6.0. Indemnification.
6.1. Upon request
of Access Provider, Customer agrees to defend, indemnify
and hold harmless Access Provider and its officers, directors,
employees, agents, third-party Information Providers, Merchants
and Licensors, from any claims and expenses, including
but not limited to, reasonable attorney's fees, related
to any violation of this Service Agreement by use of Customer's
Master Account(s), disclosure by Customer of his or her
password(s) to another, or in connection with the placement
or transmission by or through Customer of any Content on
the Services and the services of its third-party Information
Providers, Merchants and Licensors.
7.0. Termination.
7.1. Either
customer or Access Provider may terminate Customer at any
time and for any reason. Customer's only right with respect
to any dissatisfaction with either (1) the terms of this
Service Agreement, policy guidelines or practices of Access
Provider in operating the Services; (2) content available
through the Services or changes therein; or (3) changes
in the amount or type of fees charged in connection with
the Services, is to terminate Customer by delivering notice
to Access Provider effective the day Access Provider receives
notification of termination or such specified future that
may be acceptable to Access Provider. In the event that
Customer's account is terminated or canceled, any on-line
time credited to Customer's Master Account(s) is not convertible
to cash or any other form of credit.
7.2. Access
Provider may terminate Customer, or suspend any individual
Customer's access to all or part of the Services, without
notice, for any conduct that Access Provider, in its sole
discretion, believes violates this Service Agreement, interferes
with another Customer's enjoyment of the Services, or is
otherwise harmful to another customer, third-party Information
Provider, Merchant, Licensor, service provider or Access
Provider's interests.
7.3. Termination
of Customer automatically terminates service to all other
users or sub-accounts under Customer's Master Account(s).
Upon termination of Customer, Customer shall have no right
to (1) access any stored Content on the Services and any
such Content will be forfeited; (2) any user time, game
or other credit(s) and such credit(s) will be forfeited;
(3) third-party merchandise or services and Access Provider
shall have no responsibility to notify any third-party
Merchants, nor for any consequences resulting from lack
of notification. Termination or suspension by Access Provider
automatically terminates or suspends, as the case may be,
Customer's license to use the Services. In the case of
termination, Customer remains bound by Sections 2, 5, 6
and 8 herein.
8.0. Miscellaneous.
8.1. In the
event that any portion of this Service Agreement is held
to be unenforceable, the invalid or unenforceable portion
shall be construed in accordance with applicable law as
nearly as possible to reflect the original intentions of
the parties, and the remainder of this Service Agreement
shall remain in full for and effect. The paragraph headings
herein are provided only for reference and shall have no
effect on the construction or interpretation of this Service
Agreement.
8.2. The failure
to insist upon or enforce strict performance by the other
party of any provision of this Service Agreement shall
not be construed as a waiver of any provision or right.

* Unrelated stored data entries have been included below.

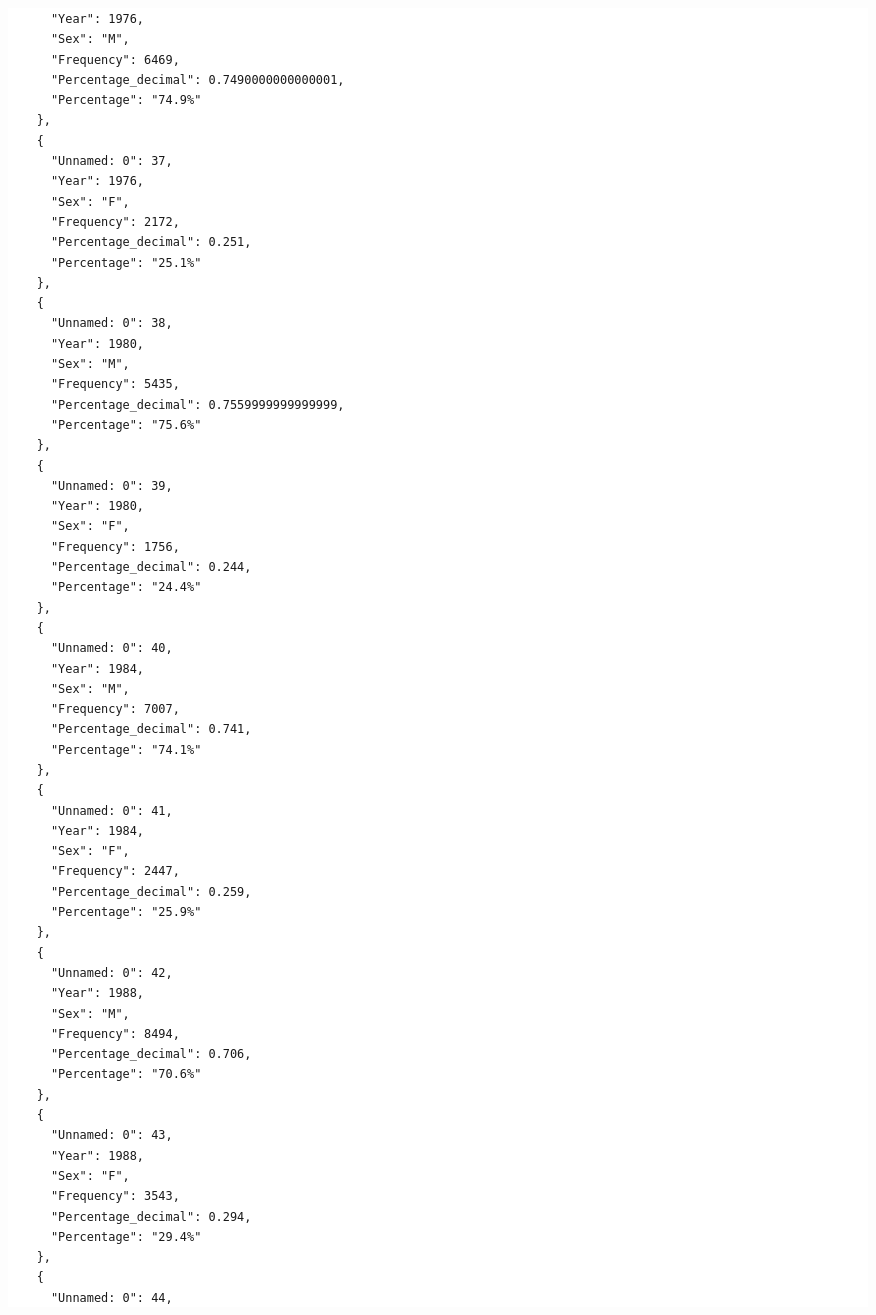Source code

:           "Year": 1976,
          "Sex": "M",
          "Frequency": 6469,
          "Percentage_decimal": 0.7490000000000001,
          "Percentage": "74.9%"
        },
        {
          "Unnamed: 0": 37,
          "Year": 1976,
          "Sex": "F",
          "Frequency": 2172,
          "Percentage_decimal": 0.251,
          "Percentage": "25.1%"
        },
        {
          "Unnamed: 0": 38,
          "Year": 1980,
          "Sex": "M",
          "Frequency": 5435,
          "Percentage_decimal": 0.7559999999999999,
          "Percentage": "75.6%"
        },
        {
          "Unnamed: 0": 39,
          "Year": 1980,
          "Sex": "F",
          "Frequency": 1756,
          "Percentage_decimal": 0.244,
          "Percentage": "24.4%"
        },
        {
          "Unnamed: 0": 40,
          "Year": 1984,
          "Sex": "M",
          "Frequency": 7007,
          "Percentage_decimal": 0.741,
          "Percentage": "74.1%"
        },
        {
          "Unnamed: 0": 41,
          "Year": 1984,
          "Sex": "F",
          "Frequency": 2447,
          "Percentage_decimal": 0.259,
          "Percentage": "25.9%"
        },
        {
          "Unnamed: 0": 42,
          "Year": 1988,
          "Sex": "M",
          "Frequency": 8494,
          "Percentage_decimal": 0.706,
          "Percentage": "70.6%"
        },
        {
          "Unnamed: 0": 43,
          "Year": 1988,
          "Sex": "F",
          "Frequency": 3543,
          "Percentage_decimal": 0.294,
          "Percentage": "29.4%"
        },
        {
          "Unnamed: 0": 44,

Neither the course of conduct between parties nor trade
practice shall act to modify any provision of this Service
Agreement.
8.3. This Service
Agreement shall be governed by and construed in accordance
with the laws of the State of North Dakota, except with
regard to its conflicts of law rules. Each party irrevocably
consents to the exclusive jurisdiction of the courts of
the State of North Dakota and the federal courts situated
in the State of North Dakota in connection with any action
arising under this Service Agreement or relating to the
Services. Any cause of action of Customer or its authorized
user(s) with respect to the Services must be commenced
within one (1) year after the claim or cause of action
arose or said cause of action shall be barred.